A recent study published in The Journal of Physiology has found that high-intensity interval exercises can help to increase levels of brain-derived neurotrophic factor (BDNF) in the blood. BDNF is a protein which plays an important role in learning and memory formation, and may help protect against conditions such as Alzheimer’s disease. The study found that the largest increase of BDNF occurred after six minutes of high-intensity interval exercise.
Previous studies have suggested that exercise can improve brain function and possibly memory in people with mild cognitive impairment, although the results have been mixed. Rong Zhang, PhD, a professor of neurology and internal medicine at UT Southwestern in Dallas, noted that the new study focused on the short-term effects of two exercise sessions, but other studies have also found that exercise can increase levels of BDNF.

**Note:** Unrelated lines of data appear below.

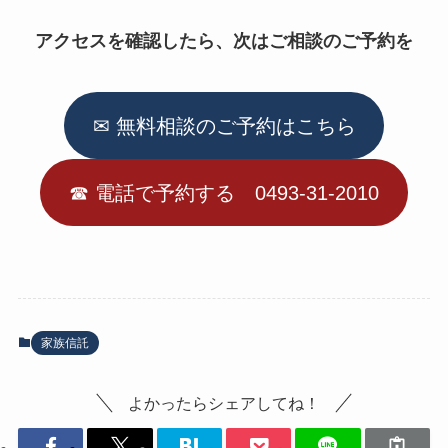
アクセスを確認したら、次はご相談のご予約を
✉ 無料相談のご予約はこちら
☎︎ 電話で予約する 0493-31-2010
家族信託
よかったらシェアしてね！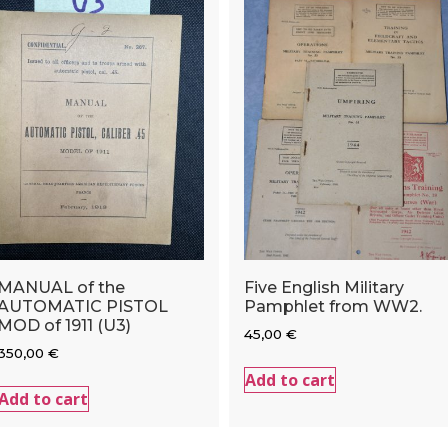
MANUAL of the
Five English Military
AUTOMATIC PISTOL
Pamphlet from WW2.
MOD of 1911 (U3)
45,00
€
350,00
€
Add to cart
Add to cart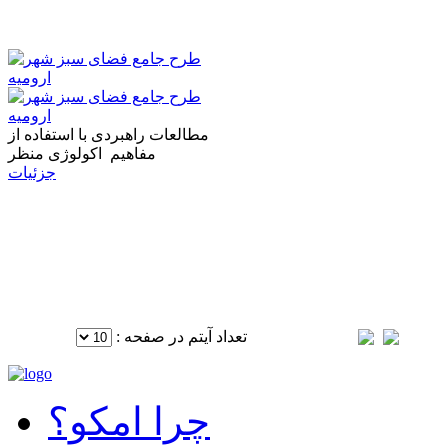
طرح جامع فضای سبز شهر
ارومیه
مطالعات راهبردی با استفاده از
مفاهیم اکولوژی منظر
جزئیات
تعداد آیتم در صفحه :
چرا امکو؟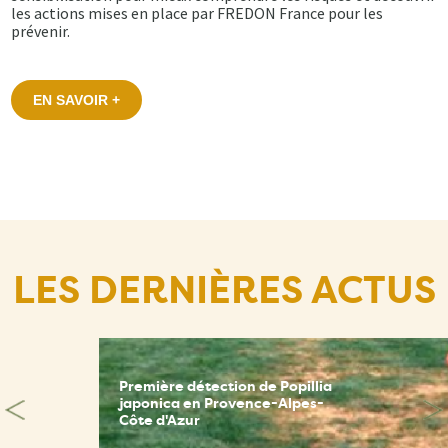
les actions mises en place par FREDON France pour les
prévenir.
EN SAVOIR +
LES DERNIÈRES ACTUS
Première détection de Popillia
japonica en Provence-Alpes-
Côte d'Azur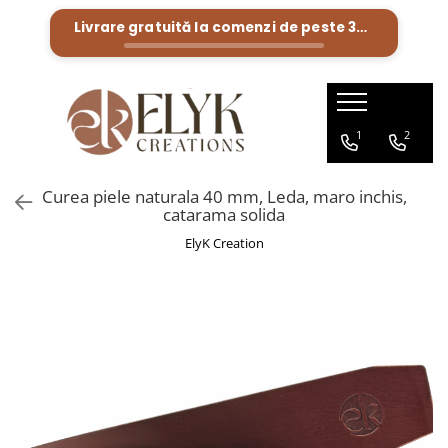
Livrare gratuită la comenzi de peste
300 Lei
Pentru BARBATI
Pentru FEMEI
Portofele barbati
Genti femei
1
2
Bratari Piele
Portofele femei
Rucsacuri femei
Curea piele naturala 40 mm, Leda, maro inchis,
catarama solida
ElyK Creation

Dr. Zhang added that another challenge is that it takes a long time for the positive effects of exercise to accumulate, so if people wish to improve their mental health, they should start exercising earlier and do it regularly. He also said that further research is needed to determine whether exercise can prevent or slow the progression of Alzheimer’s disease, or boost memory in people with cognitive impairment.
In conclusion, the new study has shown that high-intensity interval exercises can help to boost levels of BDNF. While further research is needed to understand the long-term effects of exercise on the brain, it is clear that it has a positive effect, and people should start exercising early and do it regularly in order to reap the benefits.